▶ **Instructions to follow**: Revise the data below, replacing each instance of "Developer Portal" with "Developer Console" and leaving all other text unchanged. Omit the pictures from your answer.
[[ Material to process, beginning ]]
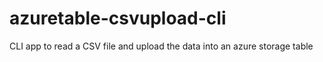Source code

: # azuretable-csvupload-cli
CLI app to read a CSV file and upload the data into an azure storage table
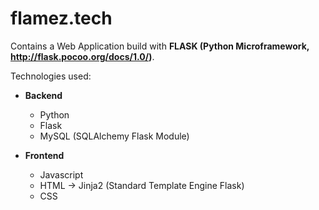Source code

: # flamez.tech
Contains a Web Application build with **FLASK (Python Microframework, http://flask.pocoo.org/docs/1.0/)**.

Technologies used:

- **Backend**
  - Python
  - Flask
  - MySQL (SQLAlchemy Flask Module)

- **Frontend**
  - Javascript
  - HTML -> Jinja2 (Standard Template Engine Flask)
  - CSS 

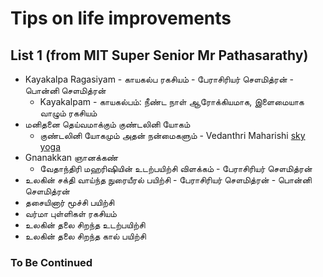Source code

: # Tips on life improvements
## List 1 (from MIT Super Senior Mr Pathasarathy)
* Kayakalpa Ragasiyam - காயகல்ப ரகசியம் - பேராசிரியர் சௌமித்ரன் - பொன்னி  சௌமித்ரன்
  - Kayakalpam - காயகல்பம்: நீண்ட நாள் ஆரோக்கியமாக, இளைமையாக வாழும் ரகசியம்
* மனிதனை தெய்வமாக்கும் குண்டலினி யோகம்
  -  குண்டலினி யோகமும் அதன் நன்மைகளும் - Vedanthri Maharishi [sky yoga](https://www.kundaliniyoga.edu.in/)
* Gnanakkan ஞானக்கண்
  - வேதாந்திரி மஹரிஷியின் உடற்பயிற்சி விளக்கம் - பேராசிரியர் சௌமித்ரன்
* உலகின் சக்தி வாய்ந்த நுரையீரல் பயிற்சி - பேராசிரியர் சௌமித்ரன் - பொன்னி  சௌமித்ரன்
* தசையினார் மூச்சி பயிற்சி
* வர்மா புள்ளிகள் ரகசியம்
* உலகின் தலை சிறந்த உடற்பயிற்சி
* உலகின் தலை சிறந்த கால் பயிற்சி 

### To Be Continued
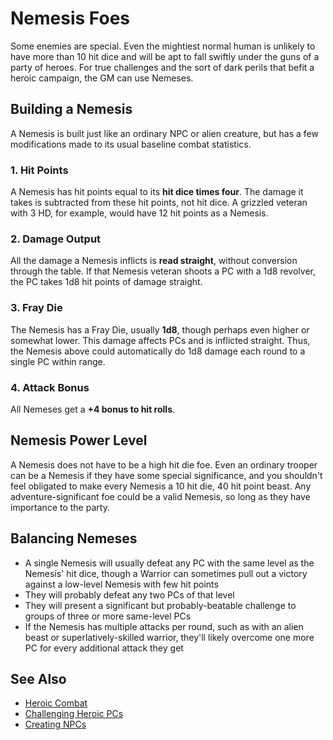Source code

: # Nemesis Foes

Some enemies are special. Even the mightiest normal human is unlikely to have more than 10 hit dice and will be apt to fall swiftly under the guns of a party of heroes. For true challenges and the sort of dark perils that befit a heroic campaign, the GM can use Nemeses.

## Building a Nemesis

A Nemesis is built just like an ordinary NPC or alien creature, but has a few modifications made to its usual baseline combat statistics.

### 1. Hit Points

A Nemesis has hit points equal to its **hit dice times four**. The damage it takes is subtracted from these hit points, not hit dice. A grizzled veteran with 3 HD, for example, would have 12 hit points as a Nemesis.

### 2. Damage Output

All the damage a Nemesis inflicts is **read straight**, without conversion through the table. If that Nemesis veteran shoots a PC with a 1d8 revolver, the PC takes 1d8 hit points of damage straight.

### 3. Fray Die

The Nemesis has a Fray Die, usually **1d8**, though perhaps even higher or somewhat lower. This damage affects PCs and is inflicted straight. Thus, the Nemesis above could automatically do 1d8 damage each round to a single PC within range.

### 4. Attack Bonus

All Nemeses get a **+4 bonus to hit rolls**.

## Nemesis Power Level

A Nemesis does not have to be a high hit die foe. Even an ordinary trooper can be a Nemesis if they have some special significance, and you shouldn't feel obligated to make every Nemesis a 10 hit die, 40 hit point beast. Any adventure-significant foe could be a valid Nemesis, so long as they have importance to the party.

## Balancing Nemeses

- A single Nemesis will usually defeat any PC with the same level as the Nemesis' hit dice, though a Warrior can sometimes pull out a victory against a low-level Nemesis with few hit points
- They will probably defeat any two PCs of that level
- They will present a significant but probably-beatable challenge to groups of three or more same-level PCs
- If the Nemesis has multiple attacks per round, such as with an alien beast or superlatively-skilled warrior, they'll likely overcome one more PC for every additional attack they get

## See Also

- [Heroic Combat](heroic-combat.md)
- [Challenging Heroic PCs](challenging-heroic-pcs.md)
- [Creating NPCs](../game-master/npcs/)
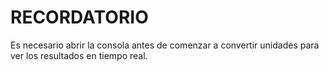 # RECORDATORIO

Es necesario abrir la consola antes de comenzar a convertir unidades para ver los resultados en tiempo real.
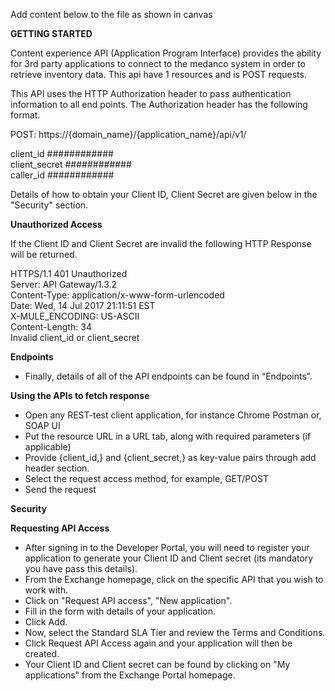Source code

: Add content below to the file as shown in canvas

<B> GETTING STARTED</B> <br>

  Content experience API (Application Program Interface) provides the ability for 3rd party applications to connect to the medanco system in order to retrieve inventory data. This api have  1 resources and is POST requests.

This API uses the HTTP Authorization header to pass authentication information to all end points. The Authorization header has the following format.<br>


POST: https://{domain_name}/{application_name}/api/v1/  


<p>
   client_id      ############ <br>
   client_secret  ############ <br>
   caller_id      ############ <br>
</p>


<p>Details of how to obtain your Client ID, Client Secret are given below in the "Security" section. <br></p>

**Unauthorized Access**

<P>If the Client ID and Client Secret are invalid the following HTTP Response will be returned.<br> </p>
<p>
HTTPS/1.1 401 Unauthorized <br>
Server: API Gateway/1.3.2 <br>
Content-Type: application/x-www-form-urlencoded <br>
Date: Wed, 14 Jul 2017 21:11:51 EST <br>
X-MULE_ENCODING: US-ASCII <br>
Content-Length: 34 <br>
Invalid client_id or client_secret
</p>



**Endpoints**

 - Finally, details of all of the API endpoints can be found in “Endpoints”.

**Using the APIs to fetch response**

 - Open any REST-test client application, for instance Chrome Postman
   or, SOAP UI
 - Put the resource URL in a URL tab, along with required parameters (if applicable)
 - Provide {client_id,} and {client_secret,} as key-value pairs through add header section.
 - Select the request access method, for example, GET/POST
 - Send the request

**Security**

 **Requesting API Access**

 - After signing in to the Developer Portal, you will need to register
   your application to generate your Client ID and Client secret (its
   mandatory you have pass this details).
 - From the Exchange homepage, click on the specific API that you wish to work with.
 - Click on &quot;Request API access&quot;, &quot;New application&quot;.
 - Fill in the form with details of your application.
 - Click Add.
 - Now, select the Standard SLA Tier and review the Terms and Conditions.
 - Click Request API Access again and your application will then be created.
- Your Client ID and Client secret can be found by clicking on &quot;My applications&quot; from the Exchange Portal homepage.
[[ Material to process, end ]]
▶ **Response to the exercise**:
Source code

: # azuretable-csvupload-cli
CLI app to read a CSV file and upload the data into an azure storage table
Source code

: # flamez.tech
Contains a Web Application build with **FLASK (Python Microframework, http://flask.pocoo.org/docs/1.0/)**.

Technologies used:

- **Backend**
  - Python
  - Flask
  - MySQL (SQLAlchemy Flask Module)

- **Frontend**
  - Javascript
  - HTML -> Jinja2 (Standard Template Engine Flask)
  - CSS 

Source code

: # Tips on life improvements
## List 1 (from MIT Super Senior Mr Pathasarathy)
* Kayakalpa Ragasiyam - காயகல்ப ரகசியம் - பேராசிரியர் சௌமித்ரன் - பொன்னி  சௌமித்ரன்
  - Kayakalpam - காயகல்பம்: நீண்ட நாள் ஆரோக்கியமாக, இளைமையாக வாழும் ரகசியம்
* மனிதனை தெய்வமாக்கும் குண்டலினி யோகம்
  -  குண்டலினி யோகமும் அதன் நன்மைகளும் - Vedanthri Maharishi [sky yoga](https://www.kundaliniyoga.edu.in/)
* Gnanakkan ஞானக்கண்
  - வேதாந்திரி மஹரிஷியின் உடற்பயிற்சி விளக்கம் - பேராசிரியர் சௌமித்ரன்
* உலகின் சக்தி வாய்ந்த நுரையீரல் பயிற்சி - பேராசிரியர் சௌமித்ரன் - பொன்னி  சௌமித்ரன்
* தசையினார் மூச்சி பயிற்சி
* வர்மா புள்ளிகள் ரகசியம்
* உலகின் தலை சிறந்த உடற்பயிற்சி
* உலகின் தலை சிறந்த கால் பயிற்சி 

### To Be Continued
Source code

: # Nemesis Foes

Some enemies are special. Even the mightiest normal human is unlikely to have more than 10 hit dice and will be apt to fall swiftly under the guns of a party of heroes. For true challenges and the sort of dark perils that befit a heroic campaign, the GM can use Nemeses.

## Building a Nemesis

A Nemesis is built just like an ordinary NPC or alien creature, but has a few modifications made to its usual baseline combat statistics.

### 1. Hit Points

A Nemesis has hit points equal to its **hit dice times four**. The damage it takes is subtracted from these hit points, not hit dice. A grizzled veteran with 3 HD, for example, would have 12 hit points as a Nemesis.

### 2. Damage Output

All the damage a Nemesis inflicts is **read straight**, without conversion through the table. If that Nemesis veteran shoots a PC with a 1d8 revolver, the PC takes 1d8 hit points of damage straight.

### 3. Fray Die

The Nemesis has a Fray Die, usually **1d8**, though perhaps even higher or somewhat lower. This damage affects PCs and is inflicted straight. Thus, the Nemesis above could automatically do 1d8 damage each round to a single PC within range.

### 4. Attack Bonus

All Nemeses get a **+4 bonus to hit rolls**.

## Nemesis Power Level

A Nemesis does not have to be a high hit die foe. Even an ordinary trooper can be a Nemesis if they have some special significance, and you shouldn't feel obligated to make every Nemesis a 10 hit die, 40 hit point beast. Any adventure-significant foe could be a valid Nemesis, so long as they have importance to the party.

## Balancing Nemeses

- A single Nemesis will usually defeat any PC with the same level as the Nemesis' hit dice, though a Warrior can sometimes pull out a victory against a low-level Nemesis with few hit points
- They will probably defeat any two PCs of that level
- They will present a significant but probably-beatable challenge to groups of three or more same-level PCs
- If the Nemesis has multiple attacks per round, such as with an alien beast or superlatively-skilled warrior, they'll likely overcome one more PC for every additional attack they get

## See Also

- [Heroic Combat](heroic-combat.md)
- [Challenging Heroic PCs](challenging-heroic-pcs.md)
- [Creating NPCs](../game-master/npcs/)
 # RECORDATORIO

Es necesario abrir la consola antes de comenzar a convertir unidades para ver los resultados en tiempo real.
Source code

: Add content below to the file as shown in canvas

<B> GETTING STARTED</B> <br>

  Content experience API (Application Program Interface) provides the ability for 3rd party applications to connect to the medanco system in order to retrieve inventory data. This api have  1 resources and is POST requests.

This API uses the HTTP Authorization header to pass authentication information to all end points. The Authorization header has the following format.<br>


POST: https://{domain_name}/{application_name}/api/v1/  


<p>
   client_id      ############ <br>
   client_secret  ############ <br>
   caller_id      ############ <br>
</p>


<p>Details of how to obtain your Client ID, Client Secret are given below in the "Security" section. <br></p>

**Unauthorized Access**

<P>If the Client ID and Client Secret are invalid the following HTTP Response will be returned.<br> </p>
<p>
HTTPS/1.1 401 Unauthorized <br>
Server: API Gateway/1.3.2 <br>
Content-Type: application/x-www-form-urlencoded <br>
Date: Wed, 14 Jul 2017 21:11:51 EST <br>
X-MULE_ENCODING: US-ASCII <br>
Content-Length: 34 <br>
Invalid client_id or client_secret
</p>



**Endpoints**

 - Finally, details of all of the API endpoints can be found in “Endpoints”.

**Using the APIs to fetch response**

 - Open any REST-test client application, for instance Chrome Postman
   or, SOAP UI
 - Put the resource URL in a URL tab, along with required parameters (if applicable)
 - Provide {client_id,} and {client_secret,} as key-value pairs through add header section.
 - Select the request access method, for example, GET/POST
 - Send the request

**Security**

 **Requesting API Access**

 - After signing in to the Developer Console, you will need to register
   your application to generate your Client ID and Client secret (its
   mandatory you have pass this details).
 - From the Exchange homepage, click on the specific API that you wish to work with.
 - Click on &quot;Request API access&quot;, &quot;New application&quot;.
 - Fill in the form with details of your application.
 - Click Add.
 - Now, select the Standard SLA Tier and review the Terms and Conditions.
 - Click Request API Access again and your application will then be created.
- Your Client ID and Client secret can be found by clicking on &quot;My applications&quot; from the Exchange Portal homepage.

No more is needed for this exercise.